11. Are the sports fishing lodges on the Babine making huge profits?
No. GDP is a statistical measure that includes profits, wages and salaries, depreciation on buildings and equipment, and interest payments on borrowed money. In actual fact, the three fishing lodges on the Babine took an aggregate loss in the year 2001, including some $200,000 to upgrade equipment and buildings to improve the environmental standards they feel are necessary.
12. Do the lodge owners take all of the money out of the community?
No. Wilderness tourism operators on the Babine purchased almost $1.5 million in goods and services in Smithers, and clients themselves spent almost $475,000 on accommodation, food and other sundry items. This, on top of $1.2 million in salaries going to local residents clearly demonstrates that wilderness tourism is an important contributor to Smithers’ economy.

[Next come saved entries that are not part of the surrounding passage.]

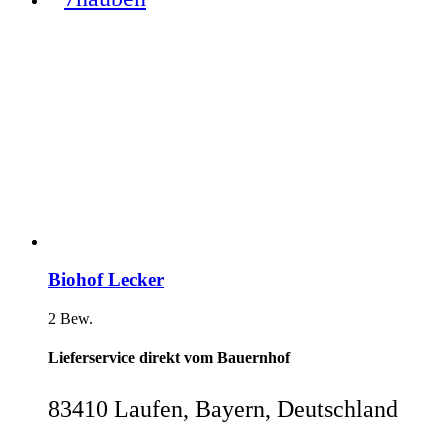
Biohof Lecker
2 Bew.
Lieferservice direkt vom Bauernhof
83410 Laufen, Bayern, Deutschland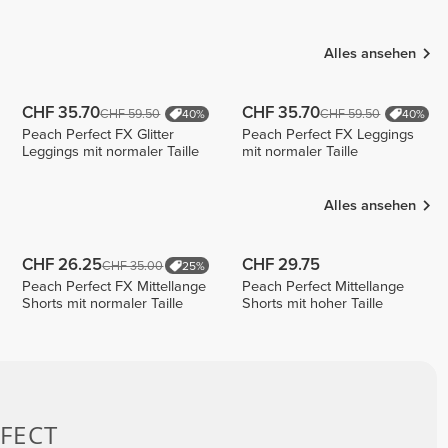
Raqueldcunha
Bounty
Veronika
Haberl
Alles ansehen
CHF 35.70
CHF 35.70
CHF 59.50
CHF 59.50
40%
40%
Peach Perfect FX Glitter
Peach Perfect FX Leggings
Leggings mit normaler Taille
mit normaler Taille
Alles ansehen
CHF 26.25
CHF 29.75
CHF 35.00
25%
Peach Perfect FX Mittellange
Peach Perfect Mittellange
Shorts mit normaler Taille
Shorts mit hoher Taille
FECT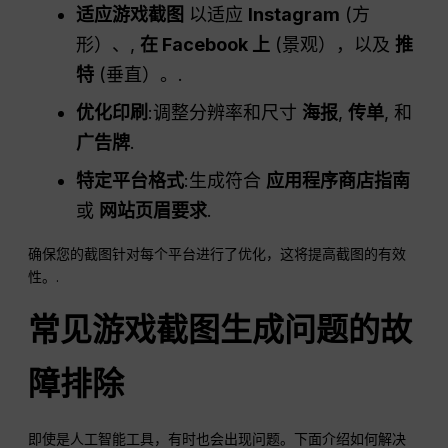
适应游戏截图
以适应
Instagram
(方
形）、,
在 Facebook 上
(景观），以及
推
特
(垂直）。.
优化印刷
:调整分辨率和尺寸
海报
,
传单
, 和
广告牌
.
特定平台格式
:生成符合
应用程序商店指南
或
网站页眉要求
.
确保您的截图针对每个平台进行了优化，这将提高截图的有效
性。.
常见游戏截图生成问题的故
障排除
即使是人工智能工具，有时也会出现问题。下面介绍如何解决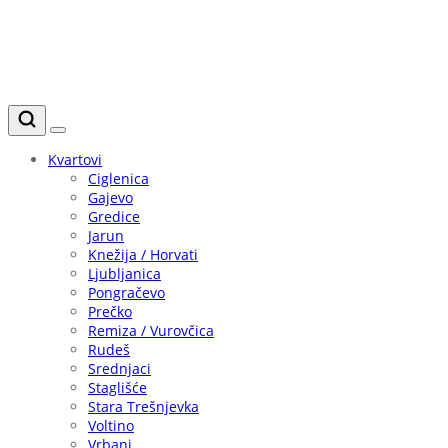
Kvartovi
Ciglenica
Gajevo
Gredice
Jarun
Knežija / Horvati
Ljubljanica
Pongračevo
Prečko
Remiza / Vurovčica
Rudeš
Srednjaci
Staglišće
Stara Trešnjevka
Voltino
Vrbani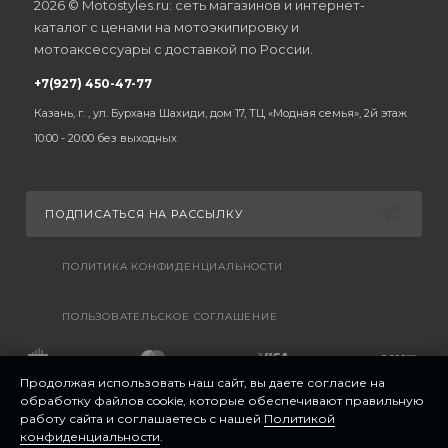
2026 © Motostyles.ru: сеть магазинов и интернет-
каталог с ценами на мотоэкипировку и
мотоаксессуары с доставкой по России.
+7(927) 450-47-77
Казань, г. , ул. Бурхана Шахиди, дом 17, ТЦ «Модная семья», 2й этаж
10:00 - 20:00 без выходных
ПОДПИСАТЬСЯ НА РАССЫЛКУ
ПОЛИТИКА КОНФИДЕНЦИАЛЬНОСТИ
ПОЛЬЗОВАТЕЛЬСКОЕ СОГЛАШЕНИЕ
Продолжая использовать наш сайт, вы даете согласие на
обработку файлов cookie, которые обеспечивают правильную
работу сайта и соглашаетесь с нашей
Политикой
конфиденциальности
.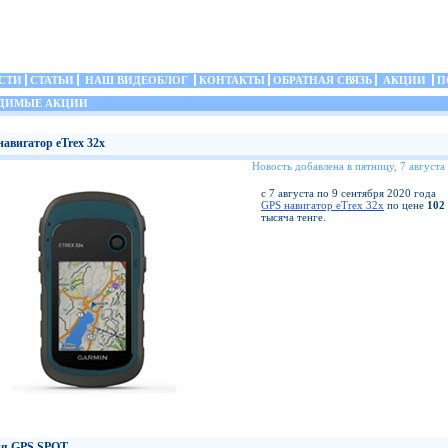
СТИ
СТАТЬИ
НАШ ВИДЕОБЛОГ
КОНТАКТЫ
ОБРАТНАЯ СВЯЗЬ
АКЦИИ
П
ДИМЫЕ АКЦИИ
навигатор eTrex 32x
Новость добавлена в пятницу, 7 августа
с 7 августа по 9 сентября 2020 года
GPS навигатор eTrex 32x
по цене
102
тысяча тенге.
я GPS SPOT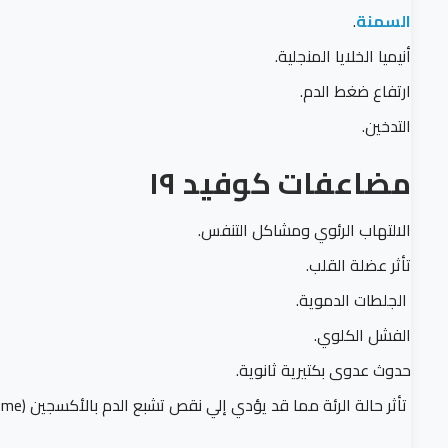
السمنة
.
أنيميا الخلايا المنجلية.
ارتفاع ضغط الدم.
التدخين.
مضاعفات كوفيد ١٩
الالتهاب الرئوي ومشاكل التنفس.
تأثر عضلة القلب.
الجلطات الدموية.
الفشل الكلوي.
حدوث عدوى بكتيرية ثانوية.
تأثر حالة الرئة مما قد يؤدي إلي نقص تشبع الدم بالأكسجين (acute respiratory distress syndrome).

13. How can you access the Babine River? Most Skeena system steelhead rivers offer immediate and easy drive to access. The Babine offers drive to fishing on the upper river; access to the entire river by|floating and camping anglers, and fly in access to one of the lodges.
14. Are any of the three lodges on the Babine private clubs? No. All three lodges are open to the public through a system of reservations. Interested anglers may call at anytime for a reservation. These reservations are taken on a first come first served basis, and returning anglers who fished at the lodges one year have first choice at renewing their reservation for the next year.

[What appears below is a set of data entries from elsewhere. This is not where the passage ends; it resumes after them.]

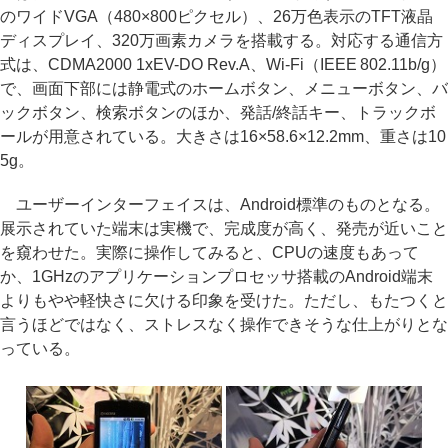
のワイドVGA（480×800ピクセル）、26万色表示のTFT液晶
ディスプレイ、320万画素カメラを搭載する。対応する通信方
式は、CDMA2000 1xEV-DO Rev.A、Wi-Fi（IEEE 802.11b/g）
で、画面下部には静電式のホームボタン、メニューボタン、バ
ックボタン、検索ボタンのほか、発話/終話キー、トラックボ
ールが用意されている。大きさは16×58.6×12.2mm、重さは10
5g。
ユーザーインターフェイスは、Android標準のものとなる。
展示されていた端末は実機で、完成度が高く、発売が近いこと
を窺わせた。実際に操作してみると、CPUの速度もあって
か、1GHzのアプリケーションプロセッサ搭載のAndroid端末
よりもやや軽快さに欠ける印象を受けた。ただし、もたつくと
言うほどではなく、ストレスなく操作できそうな仕上がりとな
っている。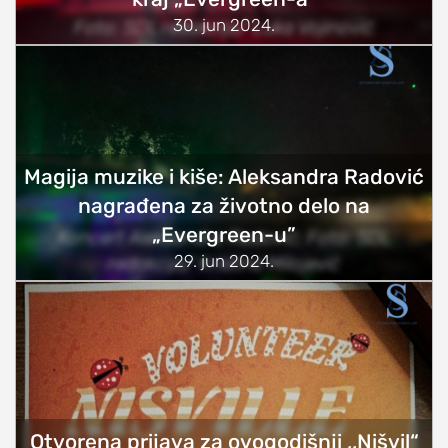
30. jun 2024.
Foto: SDL redakcija/ Luka Vojinović
Magija muzike i kiše: Aleksandra Radović
nagrađena za životno delo na
„Evergreen-u”
Koncert Aleksandre Radović; Foto: SDL
29. jun 2024.
redakcija/ Kristina Milojević
Otvorena prijava za ovogodišnji ,,Nišvil“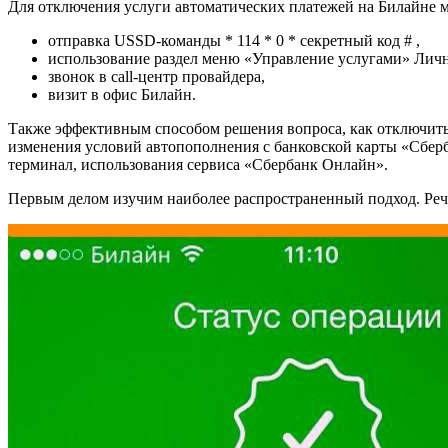
Для отключения услуги автоматических платежей на Билайне м
отправка USSD-команды * 114 * 0 * секретный код # ,
использование раздел меню «Управление услугами» Лич
звонок в call-центр провайдера,
визит в офис Билайн.
Также эффективным способом решения вопроса, как отключить 
изменения условий автопополнения с банковской карты «Сберб
терминал, использования сервиса «Сбербанк Онлайн».
Первым делом изучим наиболее распространенный подход. Речь 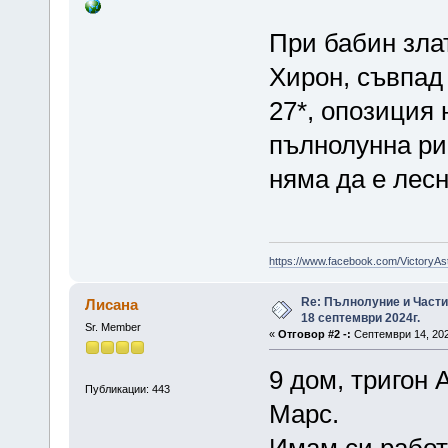
При бабин злат
Хирон, съвпад
27*, опозиция 
пълнолунна риб
няма да е лесн
https://www.facebook.com/VictoryAs
Re: Пълнолуние и Част
Лисана
18 септември 2024г.
Sr. Member
«
Отговор #2 -:
Септември 14, 202
9 дом, тригон А
Публикации: 443
Марс.
Имам си работ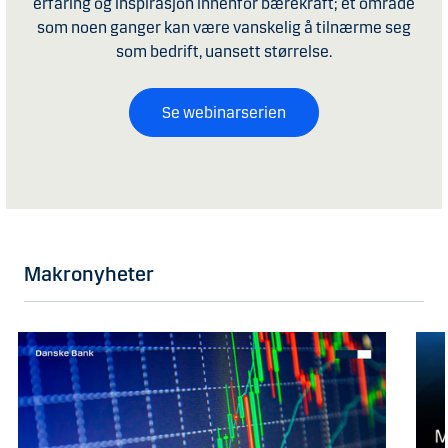
erfaring og inspirasjon innenfor bærekraft; et område
som noen ganger kan være vanskelig å tilnærme seg
som bedrift, uansett størrelse.
Se webinarserien
Makronyheter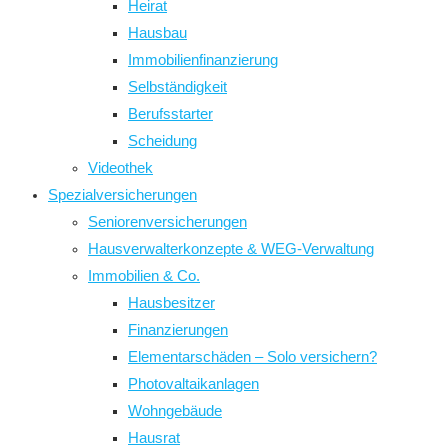
Heirat
Hausbau
Immobilienfinanzierung
Selbständigkeit
Berufsstarter
Scheidung
Videothek
Spezialversicherungen
Seniorenversicherungen
Hausverwalterkonzepte & WEG-Verwaltung
Immobilien & Co.
Hausbesitzer
Finanzierungen
Elementarschäden – Solo versichern?
Photovaltaikanlagen
Wohngebäude
Hausrat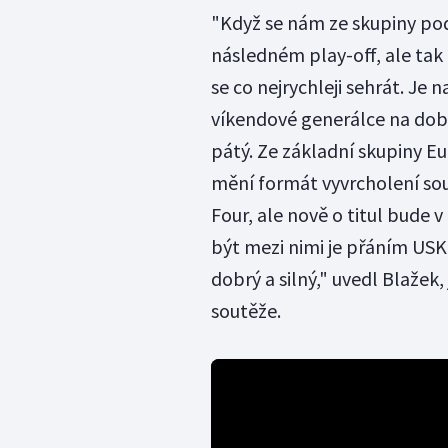
"Když se nám ze skupiny pod
následném play-off, ale tak
se co nejrychleji sehrát. Je 
víkendové generálce na dobř
pátý. Ze základní skupiny Eu
mění formát vyvrcholení sou
Four, ale nově o titul bude 
být mezi nimi je přáním US
dobrý a silný," uvedl Blažek
soutěže.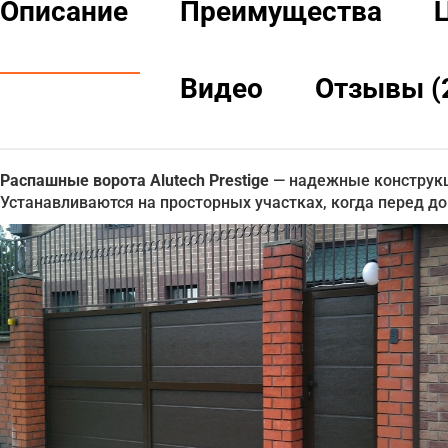
Описание
Преимущества
Видео
Отзывы (
Распашные ворота Alutech Prestige
— надежные конструкц
Устанавливаются на просторных участках, когда перед д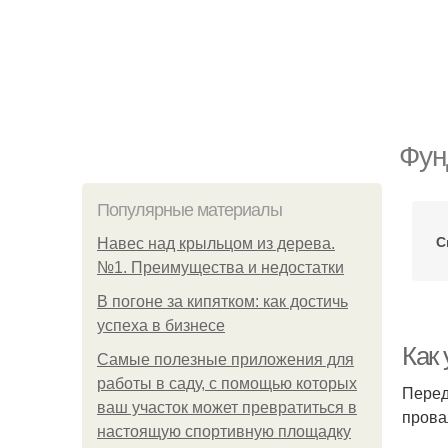
Фун
Популярные материалы
С
Навес над крыльцом из дерева.
№1. Преимущества и недостатки
В погоне за кипятком: как достичь
успеха в бизнесе
Как
Самые полезные приложения для
работы в саду, с помощью которых
Перед
ваш участок может превратиться в
прова
настоящую спортивную площадку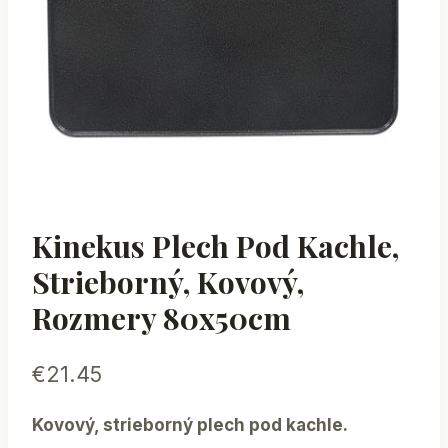
Kinekus Plech Pod Kachle,
Strieborný, Kovový,
Rozmery 80x50cm
€
21.45
Kovový, strieborný plech pod kachle.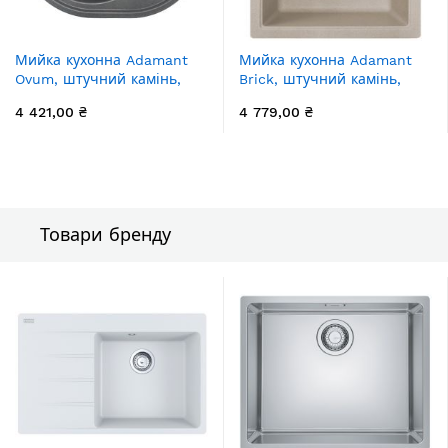
Мийка кухонна Adamant
Мийка кухонна Adamant
Ovum, штучний камінь,
Brick, штучний камінь,
овальна, з крилом,
квадрат, без крила,
4 421,00 ₴
4 779,00 ₴
615х495х200мм, чаша - 1,
460x515x200мм, чаша - 1,
врізна, сірий
врізна, Avena
Товари бренду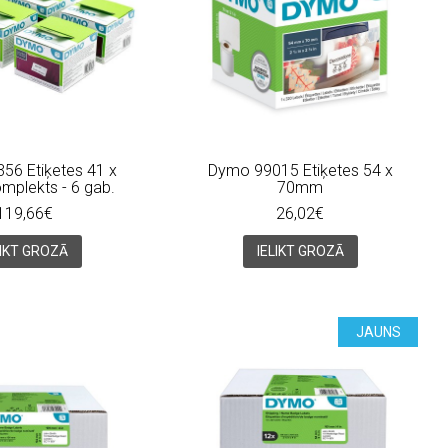
56 Etiķetes 41 x
Dymo 99015 Etiķetes 54 x
plekts - 6 gab.
70mm
119,66€
26,02€
LIKT GROZĀ
IELIKT GROZĀ
JAUNS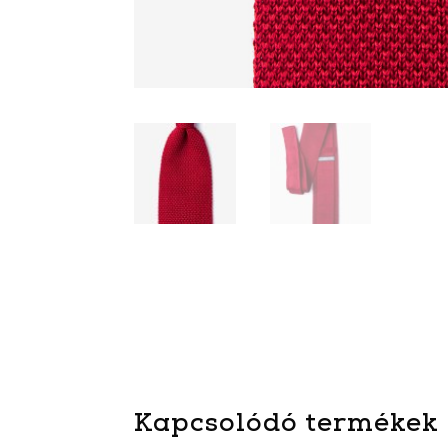
Kapcsolódó termékek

15. Why are the lodges on the Babine so expensive? There are two basic reasons. In the first place costs of operations are high because supplies have to be either flown in, or transported downriver by boats. Secondly, wilderness activities such as fishing, hunting and skiing have always been highly valued because the activities and opportunities are unspoiled. They are also becoming rarer each year. These are highly valued, high quality fishing experiences. The desire for such kinds of experiences combined with their growing scarcity drives the price up.